Lehner explains that the mechanics of the pyramid as a cosmic engine were tied to the ancient
Egyptian concept of a person and the distinct phases of life and death, referred to in ancient Egypt
as kheperu. The pyramid, in a sense, was an instrument that enabled an ancient type of Egyptian
alchemy to take place; in the distinct phases of life and death, the kheperu, the transformation
would continue when the ka,the ba, and the body interacted in the final transformation, turning into
the akh; a glorified being of light, existent in the afterlife.
The pyramid–the pyramid complex– was precisely the cosmic machine that allowed this magical
transformation to take place, meaning that even for the ancient Egyptians, the pyramid was not
only a tomb that would house the pharaohs remains.
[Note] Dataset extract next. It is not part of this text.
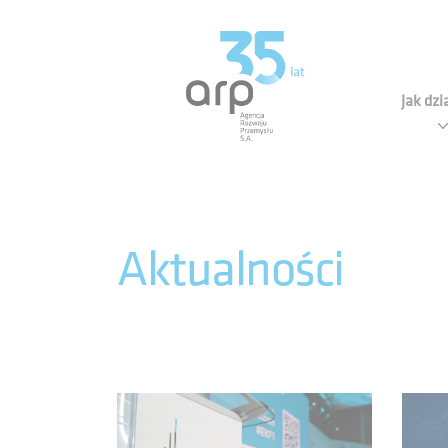
Panel zarządzania plikami cookies
Agen
Jak dz
Aktualności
The Pyramid was the instrument that allowed
the process to take place for the pharaoh, who ruled over the land as the god incarnate, and
allowed the incarnation to pass from father to son; from Osiris to Horus.
Shutterstock.
Enclosing the dangerous interface between cosmic order and the terrible formlessness of time
before the beginning, the Pyramid was better understood as the very meeting point of life and light
with death and darkness, and our earliest insights into such ideas originate from the Pyramid
Texts, sacred glyphs written on the walls of the pyramid chambers of Pharaoh Unas, from the 5th
dynasty. The Pyramid Texts explain the meaning of the pyramid as an icon and offers clues into
the burial ceremonies that took place for the god-king and the rituals that were performed by royal
priests, once the Pharaoh’s mummification process had taken place and he was entombed, setting
off the cosmic engine in motion.
Written in Old Egyptian, the pyramid texts were carved onto the subterranean walls
and sarcophagi of pyramids at Saqqara from the end of the Fifth Dynasty, and throughout
the Sixth Dynasty of the Old Kingdom, and into the Eighth Dynasty of the First Intermediate
Period.
Essentially, for the Pharaoh, the pyramid became the place of ascension and transformation. And
it is the names of the pyramids that are a tell-tale sign that pyramids were seen as places of
ascension and transformation; Khufu’s pyramid was akhet, the Horizon of Khufu. Archaeologists
have discovered a series of 5th dynasty pyramid names that make references to the rising of the
king, while five maker reference to his perfection.
In that sense, the Pyramid was a machine, a device, a sort of channel that was used not as much
as a tomb perhaps, but as a higher, cosmic engine, thousands of years ago.